Semicolon@lemmy.world · 1 day ago

Download Gemma from HuggingFace. Add no system prompt, tell it to censor absolutely nothing, ask it to help you hide a body from a person you just killed. See what’s the reply.

I spun up gemma3:12b-it-qat and did exactly that. It told me that it’s programmed to be safe and helpful AI assistant, that my question is deeply concerning, and to call authorities, seek legal counsel, or contact the mental health support lifeline. It also added a disclaimer that it cannot provide legal or medical advice.

Have you checked any of the “jailbreak prompts” before writing this?

Yes, lol. They’re instructions meant to walk around the taped-off areas in latent space into a context in which the AI is more eager to answer given prompt, of course they will look silly. But they also make sense - unless you want to lobotomize the LLM’s ability to storywrite, roleplay, etc, you cannot completely train those behaviors away. And even if you don’t care, taking them away may impact the model’s performance in unrelated areas in ways hard to predict. E.g. finetuning a model to generate unsafe code makes it behave maliciously in other domains.

This part is true. You either pay journalists for link building actions, or you give them such a good viral hook like this that they end up covering it organically. Nothing new.

Have you seen what articles land on frontpages both here and on reddit? ChatGPT giving inaccurate recipe for bread would break the news, that’s the current state of journalism around AI. There really isn’t a reason to sabotage yourself for the clicks.

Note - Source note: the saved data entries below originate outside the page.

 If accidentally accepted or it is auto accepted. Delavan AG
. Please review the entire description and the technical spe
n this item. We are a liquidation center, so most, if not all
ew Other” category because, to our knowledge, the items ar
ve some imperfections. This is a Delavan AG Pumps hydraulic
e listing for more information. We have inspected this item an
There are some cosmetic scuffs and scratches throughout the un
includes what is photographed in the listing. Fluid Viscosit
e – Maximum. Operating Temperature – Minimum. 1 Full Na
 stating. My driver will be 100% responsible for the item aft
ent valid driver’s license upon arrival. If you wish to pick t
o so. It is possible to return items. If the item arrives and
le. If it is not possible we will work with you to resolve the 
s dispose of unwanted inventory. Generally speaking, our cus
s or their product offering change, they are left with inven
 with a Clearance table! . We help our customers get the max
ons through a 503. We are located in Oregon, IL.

Semicolon@lemmy.world · 2 days ago

Or, occam’s razor - AI companies are worried about PR and are implementing safeguards, but due to the nature of this technology it’s very hard (or maybe even impossible) to make those safeguards robust.

Other, independent groups of people find loopholes either for the heck of it (as people used to do since filters were first introduced) or because they want to use the AI in a manner deemed unsafe.

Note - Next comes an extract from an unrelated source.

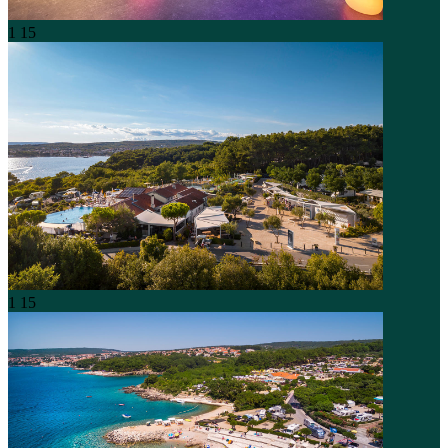
1
15
1
15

Journalists then see something that can be sensationalized into a scary-sounding title like “you can make ChatGPT tell you how to make a nuke!!” or “you can make ChatGPT encourage suicide!!” and they run with it because it makes people click.

Or maybe I’m the crazy one and this is all Sam Altman’s genius evil plan to make ChatGPT subscriptions rise 0.2% per quarter. Maybe your comment and my response are also mere cogs in this marketing machine. We will never know.

Semicolon@lemmy.world · 2 months ago

There is none, this is all AI=bad knee-jerk reaction. From what I can tell, so far Firefox has 3 ML-based systems implemented:

Site / text translation - fully local, small model, requires manual action from user
Tab grouping suggestions - fully local, small model, requires manual action from user
Image alt text generation (when adding images to a PDF) - fully local, small model, looks like it’s enabled by default but can be turned off directly in the modal that appears when adding alt text

All of these models are small enough to be quickly run locally on mobile devices with minimal wait time. The CPU spikes appear to be a bug in the inference module implementation - not an intended behavior.

Firefox also provides UI for connecting to cloud-based chatbots on a sidebar, but they need to be manually enabled to be used. The sidebar is also customizable so anyone who doesn’t want this button there can just remove it. There’s also a setting in about:config that removes it harder.

I actually really like the way Mozilla is introducing these features. I recently had to visit another country’s post office site and having the ability to just instantly translate it directly on my device is great.